Il faut être particulièrement attentif au secteur de l’édition française, qui est la première de nos industries culturelles par son poids économique, et dont 25 % du chiffre d’affaires est réalisé à l’international.
Les enjeux liés aux négociations européennes et internationales sont majeurs. Les éditeurs du Syndicat national de l’édition que j’ai rencontrés récemment à l’occasion du Salon du livre m’ont également indiqué à quel point ils étaient attentifs à la liberté de publier dans le monde.
Nous devons aussi veiller à la diffusion d’un regard français sur le monde. Si l’influence passe par de multiples canaux, le rayonnement est très lié à l’audiovisuel. En 2015, plus de 30 000 chaînes télévisées émettront dans le monde. Il est donc fondamental que la France ait toute sa place dans cette société des médias. C’est la mission que Mme Filippetti et moi-même avons confiée à la nouvelle direction de l’Audiovisuel extérieur de la France, l’AEF.
Les chaînes françaises qui diffusent à l’étranger sont de très bonne qualité : TV5 Monde, qui touche 235 millions de foyers ; France 24, désormais bien implantée dans le paysage des chaînes internationales d’information ; RFI, l’une des radios internationales les plus écoutées, notamment en Afrique ; Monte Carlo Doualiya. Nous avons là des atouts majeurs.

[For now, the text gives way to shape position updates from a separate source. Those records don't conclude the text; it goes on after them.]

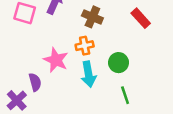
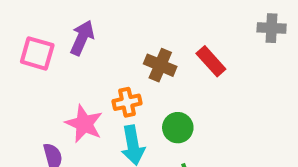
brown cross: (92, 17) -> (160, 65), moved

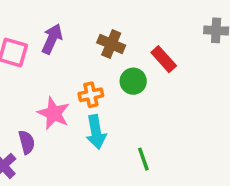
brown cross: (160, 65) -> (111, 44), moved
green circle: (178, 128) -> (133, 81), moved

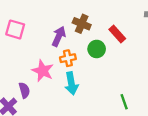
purple arrow: (52, 39) -> (59, 36), moved
green line: (143, 159) -> (124, 102), moved

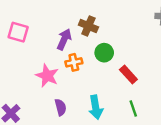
red rectangle: (117, 34) -> (128, 75), moved
cyan arrow: (71, 83) -> (96, 107), moved
purple semicircle: (24, 90) -> (61, 107), moved

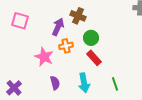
red rectangle: (128, 75) -> (94, 58), moved

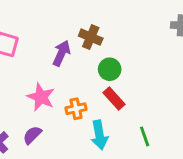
orange cross: (66, 46) -> (76, 109), moved
purple semicircle: (55, 83) -> (32, 135), moved, turned -120

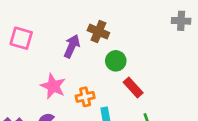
red rectangle: (114, 98) -> (133, 88), moved

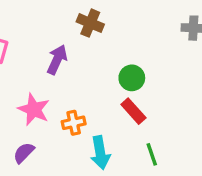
brown cross: (98, 32) -> (90, 23), moved
green circle: (116, 61) -> (132, 78), moved

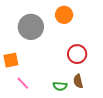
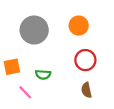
orange circle: (64, 15) -> (79, 26), moved
green semicircle: (60, 86) -> (43, 75), moved

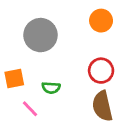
orange circle: (79, 26) -> (101, 21), moved
brown semicircle: (86, 90) -> (102, 106), size x1.6

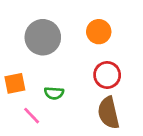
orange circle: (101, 21) -> (99, 32), moved

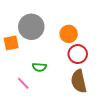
orange circle: (99, 32) -> (69, 34), moved
orange square: (15, 83) -> (11, 43), moved

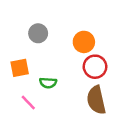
gray circle: (31, 27) -> (38, 33), size x0.6
orange square: (11, 43) -> (20, 68), moved

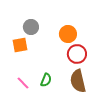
orange square: (20, 68) -> (20, 45), moved
green semicircle: (48, 83) -> (46, 80), moved, turned -72

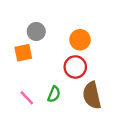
red circle: (77, 54) -> (75, 67), moved

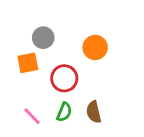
red circle: (75, 67) -> (64, 78), moved
brown semicircle: (92, 95) -> (94, 112), moved, size x0.7

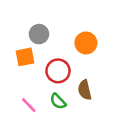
green semicircle: (64, 112) -> (58, 101), turned 114
brown semicircle: (94, 112) -> (85, 90), moved

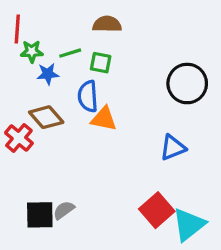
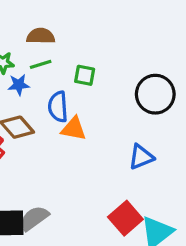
brown semicircle: (107, 24) -> (41, 36), moved
green square: (101, 63) -> (85, 75), moved
gray semicircle: (64, 210) -> (34, 218), size x1.4

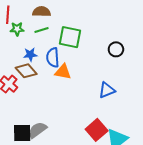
green square: (85, 75) -> (70, 37), size x1.6
blue star: (19, 85) -> (30, 54), moved
black circle: (155, 94) -> (116, 49), size x0.6

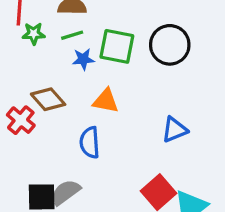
black circle: (116, 49) -> (170, 45), moved, size x1.6
blue star: (30, 54) -> (83, 59), moved
blue semicircle: (53, 58) -> (90, 143), moved

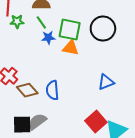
green line: (72, 35) -> (41, 22), turned 72
brown diamond: (48, 99) -> (27, 90), moved
orange triangle: (106, 101) -> (71, 48), moved

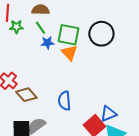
orange triangle: (71, 48) -> (69, 53), turned 36
blue triangle: (106, 82) -> (108, 114), moved
blue semicircle: (52, 90) -> (64, 101), moved

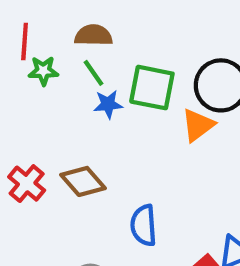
orange triangle: (69, 53) -> (198, 125), moved, turned 36
brown diamond: (26, 95) -> (83, 181), moved

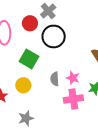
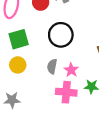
black circle: (54, 36) -> (61, 35), moved
green square: (29, 59) -> (19, 39), moved, turned 30

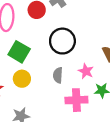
green square: (19, 39) -> (19, 52), turned -36
pink star: (71, 70) -> (86, 71), moved

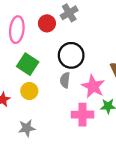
pink star: (86, 71) -> (93, 86), size x1.5
gray semicircle: (58, 75) -> (65, 80), moved

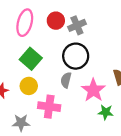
gray cross: (69, 13) -> (77, 25), moved
pink cross: (82, 115) -> (49, 107), moved

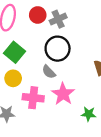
gray semicircle: (66, 80) -> (49, 72), turned -56
pink star: (93, 90) -> (63, 94), moved
green star: (106, 112) -> (89, 114), moved

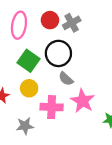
black circle: (58, 49) -> (58, 53), moved

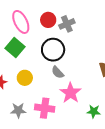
pink ellipse: (19, 25) -> (21, 22), turned -40
green square: (29, 61) -> (15, 48), moved
pink cross: (52, 107) -> (45, 108), moved

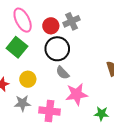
red circle: (48, 20) -> (51, 26), moved
pink star: (70, 93) -> (77, 94), turned 30
gray star: (18, 110) -> (22, 103), moved

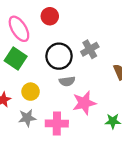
gray cross: (71, 21) -> (90, 49), moved
red circle: (51, 26) -> (50, 16), moved
gray semicircle: (63, 73) -> (67, 81), turned -48

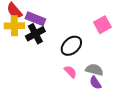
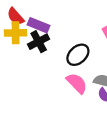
pink semicircle: (70, 72) -> (77, 83), size x1.5

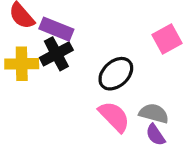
yellow cross: (16, 33) -> (22, 64), moved

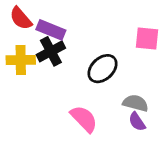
pink square: (167, 39) -> (147, 38), turned 35
pink semicircle: (114, 117) -> (84, 119), moved

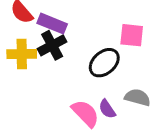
pink square: (147, 38) -> (132, 35), moved
purple semicircle: (137, 122) -> (107, 109), moved

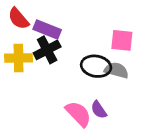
black ellipse: (104, 63) -> (96, 66), turned 52
gray semicircle: (138, 97) -> (116, 70), moved

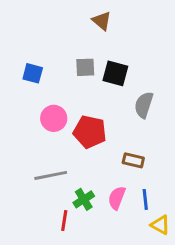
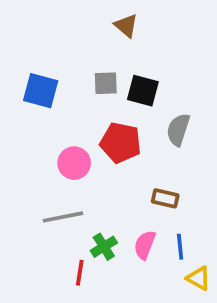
blue square: (33, 73) -> (41, 91), size x1.4
pink circle: (54, 118) -> (74, 163), moved
red pentagon: (90, 132) -> (121, 143), moved

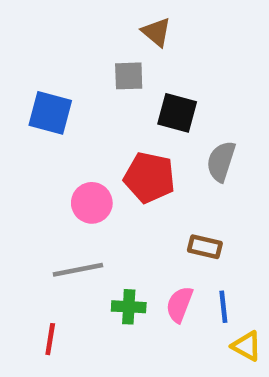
gray square: (106, 83) -> (129, 76), moved
green cross: (104, 247) -> (129, 307), turned 35
red line: (80, 273) -> (50, 339), moved

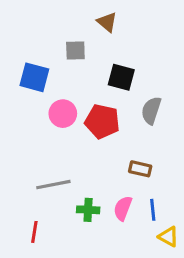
gray square: (129, 76) -> (75, 50), moved
pink circle: (92, 203) -> (63, 114), moved

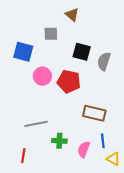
gray semicircle: (151, 110) -> (104, 61), moved
brown rectangle: (140, 169) -> (94, 113), size x1.5
pink semicircle: (123, 208) -> (84, 149), moved

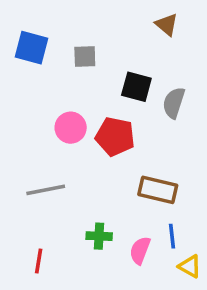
brown triangle: (72, 15) -> (167, 24), moved
blue square: (23, 52) -> (31, 48), moved
gray line: (36, 124) -> (46, 190), moved

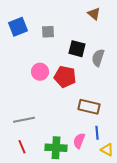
blue square: (31, 48) -> (18, 27), turned -36
gray line: (46, 190) -> (24, 120), moved
green cross: (99, 236) -> (56, 148), moved, size x1.5
red line: (39, 261) -> (22, 147), turned -32

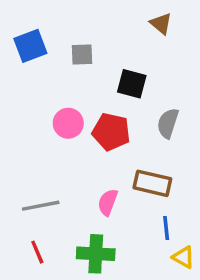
gray semicircle: (98, 58) -> (168, 123), moved
pink semicircle: (79, 141) -> (108, 202), moved

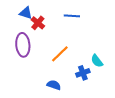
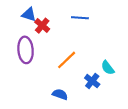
blue cross: (83, 73) -> (92, 81), turned -32

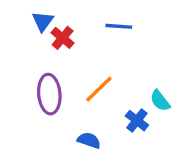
blue triangle: (29, 14) -> (43, 21), turned 48
purple ellipse: (26, 50) -> (49, 94), moved

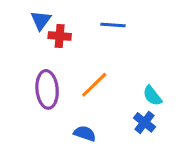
red cross: (63, 38) -> (60, 36), turned -35
blue cross: (137, 121) -> (144, 122), moved

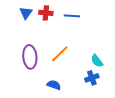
red cross: (60, 36) -> (46, 13), moved
blue cross: (144, 122) -> (92, 78), turned 32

Après ce que j’appellerai pudiquement les « turbulences » passées, les choses semblent apaisées. Une réflexion est en cours dans le cadre des discussions sur le nouveau contrat d’objectifs et de moyens de l’AEF pour obtenir la meilleure adaptation possible de notre dispositif audiovisuel extérieur à l’évolution des enjeux internationaux, avec une attention particulière portée aux spectateurs et auditeurs des zones jugées prioritaires. Le pôle médias de l’AEF sera renforcé, ainsi que le souhaitait M. Vallini. Nous assumons totalement le rôle stratégique qui est le nôtre. Le ministère des affaires étrangères entend jouer totalement son rôle, car c’est vraiment un outil majeur.

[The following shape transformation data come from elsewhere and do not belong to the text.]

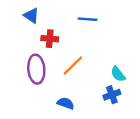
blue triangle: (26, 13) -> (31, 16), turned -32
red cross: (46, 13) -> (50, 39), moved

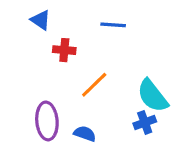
purple ellipse: (36, 69) -> (47, 121), moved
cyan semicircle: (118, 74) -> (153, 96), size x1.6

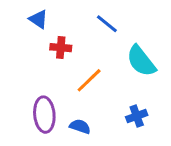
blue line: (113, 25) -> (107, 24), turned 35
cyan semicircle: (153, 96) -> (141, 61), moved

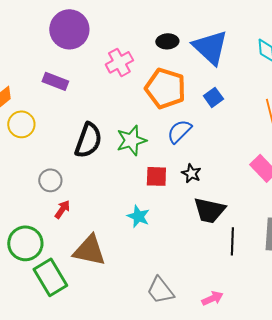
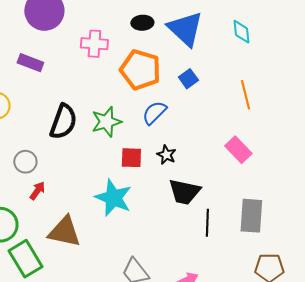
pink cross: (119, 62) -> (94, 44), turned 32
cyan star: (138, 216) -> (113, 198), size x1.6

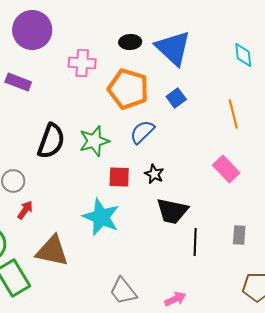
cyan diamond: (241, 32) -> (243, 55), moved
gray rectangle: (251, 216) -> (239, 235), size x0.6

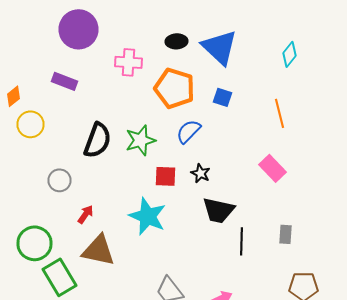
cyan diamond: (243, 55) -> (290, 54), turned 45
blue square: (176, 98) -> (222, 97), turned -36
red arrow: (25, 210) -> (86, 214), moved

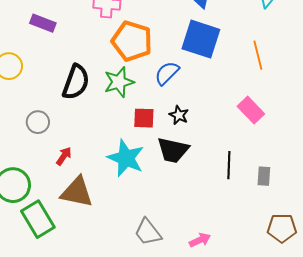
orange pentagon: (174, 88) -> (132, 41), moved
blue square: (222, 97) -> (201, 39), size x2.0
black trapezoid: (218, 210) -> (173, 150), moved
black line: (242, 241) -> (229, 165), moved

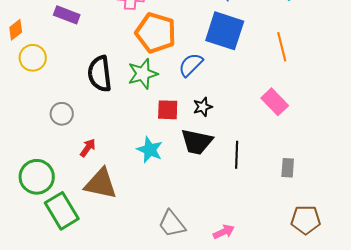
black semicircle: (76, 82) -> (100, 74), turned 153
black star: (179, 115) -> (203, 107), turned 30
cyan star: (126, 158) -> (150, 150), size x0.7
black line: (229, 165) -> (237, 155), moved

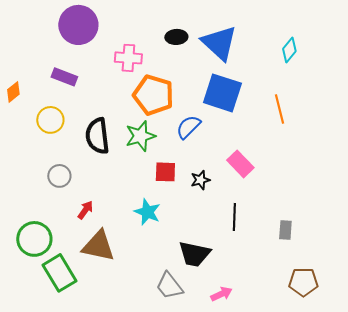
yellow circle: (33, 58) -> (50, 120), moved
pink rectangle: (275, 102) -> (240, 164), moved
black star: (203, 107) -> (200, 180), moved
black trapezoid: (197, 142) -> (194, 254), moved

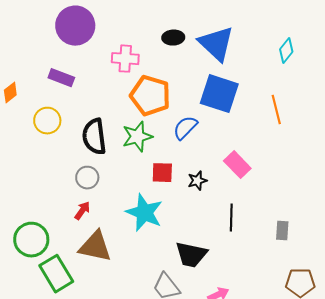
gray circle: (59, 176) -> (87, 178), moved
cyan star: (147, 212) -> (144, 213), size x1.4

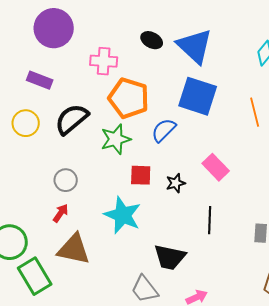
black ellipse: (173, 38) -> (152, 40), turned 30
black semicircle: (94, 137) -> (72, 119), moved, turned 57

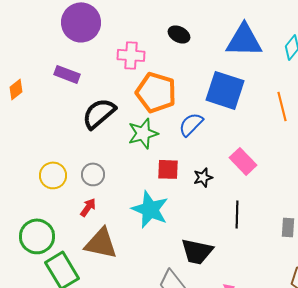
blue triangle: (195, 46) -> (244, 40), moved, turned -42
yellow circle: (26, 123) -> (53, 175), moved

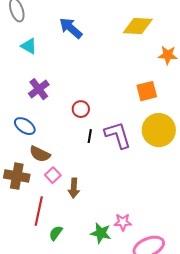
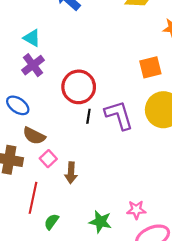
cyan triangle: (29, 46) -> (32, 38), moved
red circle: (81, 109) -> (79, 87), size x1.8
pink star: (123, 222) -> (136, 210), moved

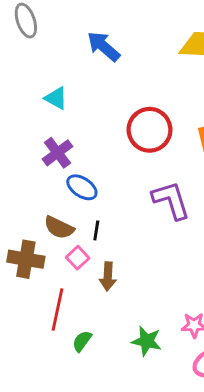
purple cross: (33, 65) -> (58, 153), moved
red circle: (79, 87) -> (150, 130), moved
blue ellipse: (18, 105) -> (82, 187), moved
black line: (88, 116) -> (96, 230), moved

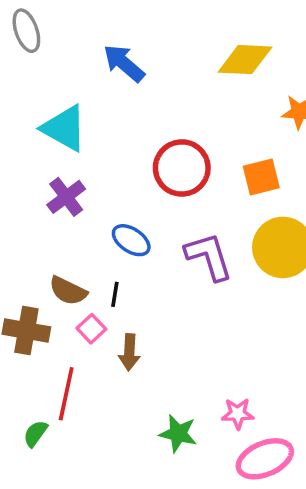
cyan triangle: (56, 98) -> (64, 128), size x1.6
blue ellipse: (82, 187) -> (131, 240), moved
green semicircle: (82, 341) -> (35, 433), moved

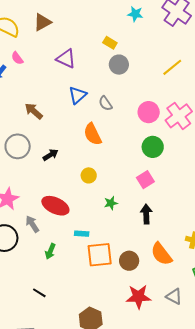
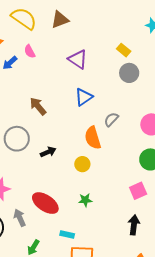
gray semicircle: (105, 103) -> (111, 119), moved, turned 70
yellow circle: (89, 175) -> (82, 164), moved
green star: (111, 203) -> (85, 200), moved

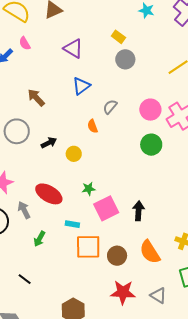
orange semicircle: (93, 138) -> (93, 126), size x0.6
yellow circle: (82, 164) -> (74, 154), moved
pink square: (138, 191) -> (106, 208), moved, size x1.4

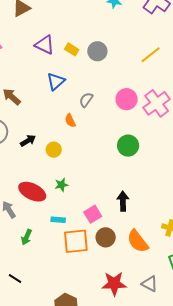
yellow rectangle: (118, 37) -> (72, 49), moved
green circle: (151, 145) -> (128, 146), moved
green star: (89, 189) -> (62, 185), moved
pink square: (106, 208) -> (93, 214), moved, size x0.7
brown circle: (117, 256) -> (106, 237), moved

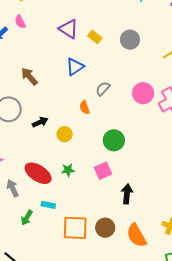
gray circle: (97, 51) -> (130, 40), moved
green circle: (128, 146) -> (114, 140), moved
pink square: (93, 214) -> (103, 171), moved
cyan rectangle: (58, 220) -> (48, 205), moved

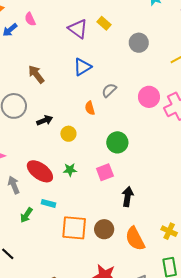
yellow rectangle: (95, 37) -> (104, 23), moved

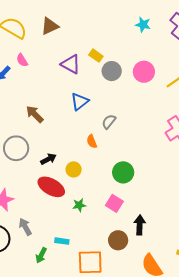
gray circle: (139, 43) -> (112, 71), moved
pink circle: (149, 97) -> (144, 72), moved
red ellipse: (40, 171) -> (51, 187), moved
pink square: (105, 172) -> (114, 203), turned -30
brown circle: (104, 229) -> (118, 240), moved

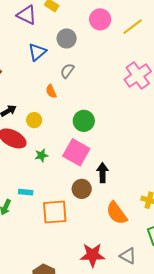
gray circle: (112, 71) -> (67, 38), moved
pink square: (114, 203) -> (76, 152), size x1.5

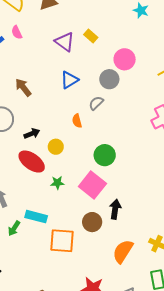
pink circle: (100, 19) -> (125, 59), moved
gray circle: (67, 38) -> (109, 79), moved
cyan rectangle: (26, 192) -> (36, 217), size x1.5
orange semicircle: (117, 213) -> (123, 251), turned 60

Le deuxième axe prioritaire est la francophonie, qui constitue un atout énorme, quelquefois insuffisamment apprécié en France. Je dis parfois pour plaisanter – mais est-ce vraiment une plaisanterie ? – que le français devrait être développé partout dans le monde, y compris en France. Il nous faut vraiment insister sur ce point.

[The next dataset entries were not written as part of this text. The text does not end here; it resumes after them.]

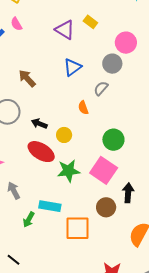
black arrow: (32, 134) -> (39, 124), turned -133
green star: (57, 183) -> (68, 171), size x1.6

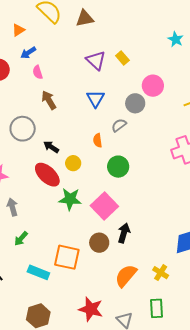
pink semicircle: (16, 24) -> (38, 72), moved
blue triangle: (72, 67) -> (95, 99), turned -36
green circle: (113, 140) -> (118, 167), moved
cyan rectangle: (50, 206) -> (38, 272), moved

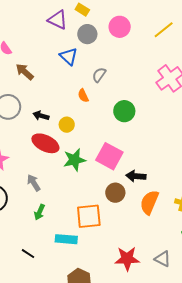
gray circle: (135, 103) -> (87, 34), moved
green circle: (118, 167) -> (124, 111), moved
gray arrow: (12, 207) -> (34, 183), moved
black arrow: (124, 233) -> (136, 176), turned -84
orange semicircle: (126, 276) -> (149, 202), moved

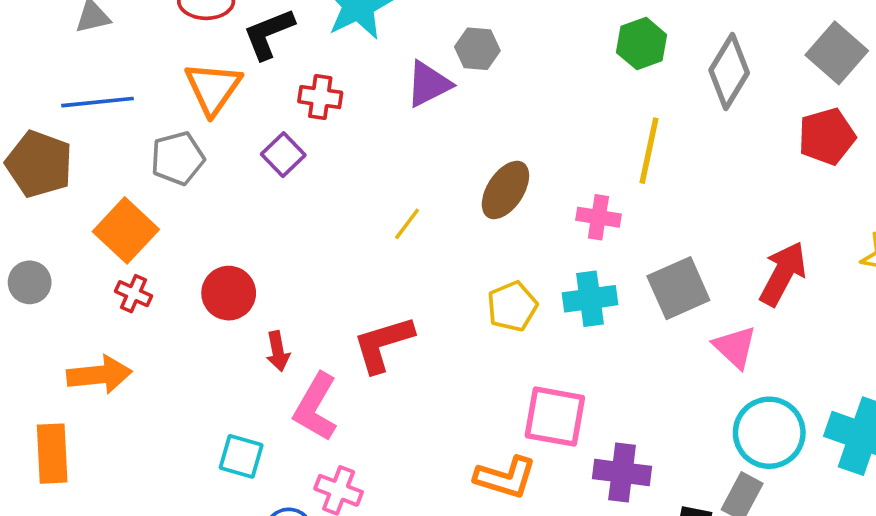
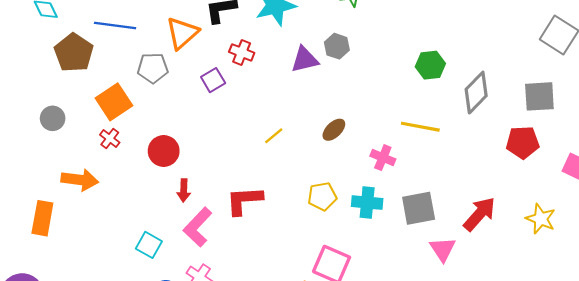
gray square: (837, 53) -> (539, 96), turned 32
yellow line: (649, 151) -> (420, 127), turned 75
brown ellipse: (505, 190) -> (334, 130), size x0.7

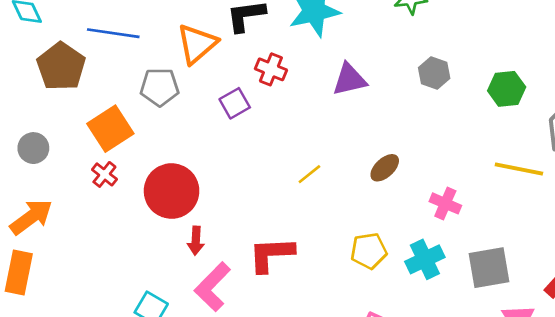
gray hexagon: (337, 46) -> (434, 73), moved
yellow line: (420, 127) -> (519, 169), moved
red circle: (164, 151) -> (172, 191), size x1.4
orange arrow: (80, 180) -> (31, 217), moved, turned -45
cyan cross: (367, 203) -> (425, 259), turned -32

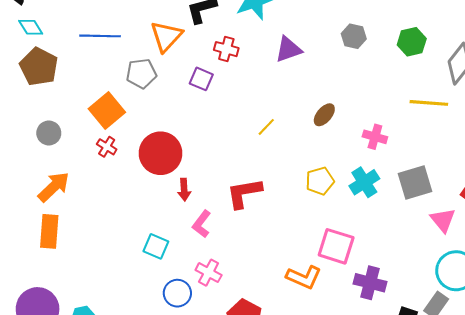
brown pentagon: (61, 66) -> (39, 67), moved
purple square: (235, 103) -> (201, 79), turned -30
pink L-shape: (212, 287) -> (202, 224), size x0.7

Nous voulons miser sur la francophonie, non pas seulement parce que nous avons cette langue en partage, mais aussi parce qu’elle porte un certain nombre de valeurs. Elle permet de faciliter les échanges et a un impact économique positif.
Vous faisiez allusion, monsieur Duvernois, à une récente étude, dont j’ai également eu connaissance, selon laquelle les échanges commerciaux induits par l’appartenance à l’espace francophone se sont traduits ces dernières années par un supplément de PIB par tête de 6 % en moyenne dans les pays concernés.